◆ **Request**:
Where in the entries below does "الملابس" appear? Copy every line that has it.

==*==

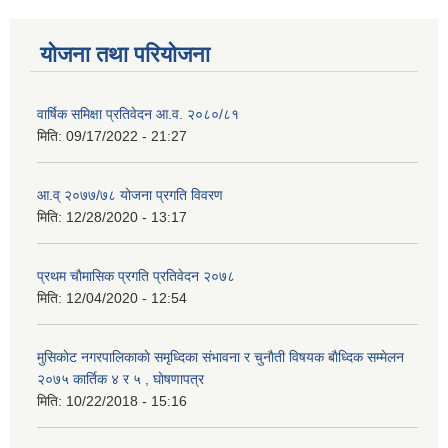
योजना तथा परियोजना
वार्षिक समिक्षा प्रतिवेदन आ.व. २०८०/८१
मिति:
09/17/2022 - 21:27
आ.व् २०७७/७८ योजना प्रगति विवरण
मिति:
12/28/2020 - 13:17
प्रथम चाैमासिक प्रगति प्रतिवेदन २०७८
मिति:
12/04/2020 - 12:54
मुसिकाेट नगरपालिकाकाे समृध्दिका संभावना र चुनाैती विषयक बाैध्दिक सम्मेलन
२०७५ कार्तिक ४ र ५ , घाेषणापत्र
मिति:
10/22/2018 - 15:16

==*==

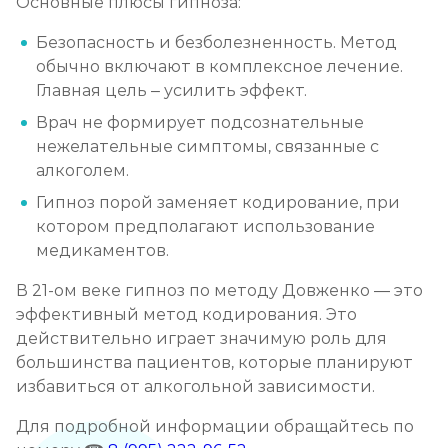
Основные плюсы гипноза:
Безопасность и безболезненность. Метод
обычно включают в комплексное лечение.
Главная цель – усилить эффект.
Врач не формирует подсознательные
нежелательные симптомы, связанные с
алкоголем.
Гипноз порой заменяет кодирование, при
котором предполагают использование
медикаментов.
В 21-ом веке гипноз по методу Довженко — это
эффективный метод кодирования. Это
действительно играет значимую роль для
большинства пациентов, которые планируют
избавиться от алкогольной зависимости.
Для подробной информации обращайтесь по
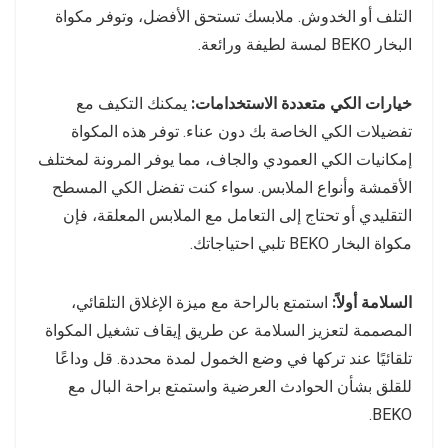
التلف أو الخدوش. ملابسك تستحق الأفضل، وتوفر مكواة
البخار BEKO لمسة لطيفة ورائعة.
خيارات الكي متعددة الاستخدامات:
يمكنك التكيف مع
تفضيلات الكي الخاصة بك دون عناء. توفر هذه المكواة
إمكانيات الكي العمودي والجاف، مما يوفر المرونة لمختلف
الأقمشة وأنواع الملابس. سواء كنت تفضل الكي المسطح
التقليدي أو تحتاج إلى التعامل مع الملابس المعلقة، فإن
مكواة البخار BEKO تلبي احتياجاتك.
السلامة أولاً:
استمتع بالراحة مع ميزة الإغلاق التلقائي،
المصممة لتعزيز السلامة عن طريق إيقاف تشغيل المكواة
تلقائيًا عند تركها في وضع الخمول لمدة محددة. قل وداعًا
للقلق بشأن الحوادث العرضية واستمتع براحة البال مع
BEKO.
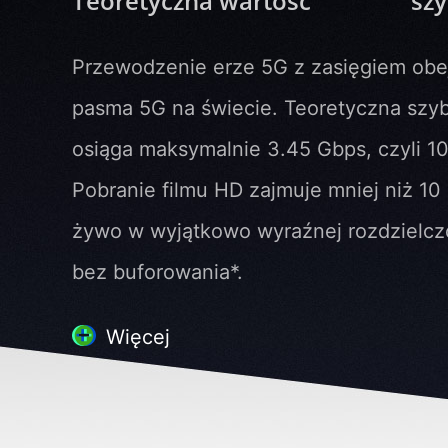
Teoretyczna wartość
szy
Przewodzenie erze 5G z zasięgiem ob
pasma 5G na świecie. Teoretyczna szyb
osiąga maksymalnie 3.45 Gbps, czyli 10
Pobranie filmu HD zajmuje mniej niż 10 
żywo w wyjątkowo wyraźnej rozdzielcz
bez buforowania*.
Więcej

==*==

◆ **Response area**:
الأقمشة وأنواع الملابس. سواء كنت تفضل الكي المسطح
التقليدي أو تحتاج إلى التعامل مع الملابس المعلقة، فإن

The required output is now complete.